Compito assegnato A:
Ricopia parola per parola tutte le righe dell'elenco che segue il testo.

Testo proposto:
##########

Francesco Lo Savio (1935 – 1963) e la sua ricerca sperimentale spazio –luminosa (documentata dallo stesso autore nel 1963 con la pubblicazione Spazio-luce) sono presentati nella mostra « Francesco Lo Savio – Filtri, Ferri, Progetti» presso lo spazio di BIBO’s Place a Todi e rivivono nella mostra parallela «In che senso Italiano? (ancora!)» con opere di autori contemporanei chiamati a confrontarsi con questo artista visionario, attivo sulla scena romana degli anni Cinquanta e scomparso prematuramente all’età di 28 anni. A proporre questo confronto sono Andrea Bizzarro e Matteo Boetti iniziatori dello spazio costituito nel 2013 per funzionare come ponte tra presente e passato. Il titolo della mostra, «In che senso Italiano? (ancora!)», richiama ad un progetto che Matteo Boetti aveva realizzato nella galleria Anna D’Ascanio nel biennio dal 1995 al 1997 «come progetto di indagine su un comun denominatore di italianità, un comune sentire di appartenenza alla gloriosa storia dell’arte nazionale» (Matteo Boetti).
Percezione, esperienza, ricerca della multidimensionalità attraverso la luce, oggi così importanti nelle moderne esperienze multimediali, in Lo Savio erano già centrali negli anni Cinquanta. Questo fa di lui un precursore delle moderne ricerche spaziali, proseguendo la lezione di Piet Mondrian e del Bauhaus, alimentato dall’interesse per la tecnica, per i materiali, per la risposta dello spazio alla luce, per la sua materializzazione nella percezione di chi lo vive. Vibrazione cromatica, relazione tra superficie e ambiente incidenza di più superfici sono al centro della sua serie di opere: Spazi-luce, Metalli, Filtri e Articolazioni totali.
Il lavoro di Lo Savio, in mostra rappresentato dalle opere Visione Prospettica leggermente afrontale di progettazione per un metallo monocromatico (1960), Copia per processo luminoso di filtro monocromatico bianco (1961) e la litografia Spazioluce (1960) ha guidato così l’ispirazione e dato energia ai giovani artisti, selezionati tra le figure più sperimentali del nostro contemporaneo: Silvia Giambrone, Chiara Mu, Matteo Nasini, Leonardo Petrucci, Luana Perilli, Alessandro Pingiamore Mariagrazia Pontorno, tutti chiamati a produrre o presentare lavori che prendessero forma da un aspetto losaviano. Le sculture biomorfe soffiate nel vetro unite a differenti profumi taroccati di Alessandro Pingiamore aprono il sipario sul negativo dell’immagine così come la vibrazione e la luminosità dei suoi quadri realizzati con cera liquida accendono i riflettori sull’aspetto di casualità.

##########

Materiale fornito:
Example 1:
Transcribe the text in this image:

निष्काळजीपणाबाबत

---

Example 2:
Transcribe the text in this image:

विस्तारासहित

##########

Compito assegnato B:
Secondo il testo sulla mostra dedicata a Lo Savio, perché l'artista viene considerato un precursore delle moderne ricerche spaziali? Rispondi in una o due frasi.

Risultato del compito A:
Example 1:
Transcribe the text in this image:

निष्काळजीपणाबाबत

---

Example 2:
Transcribe the text in this image:

विस्तारासहित

Risultato del compito B:
Percezione, esperienza e ricerca della multidimensionalità attraverso la luce erano già centrali nel suo lavoro negli anni Cinquanta. Oggi questi aspetti sono molto importanti nelle moderne esperienze multimediali.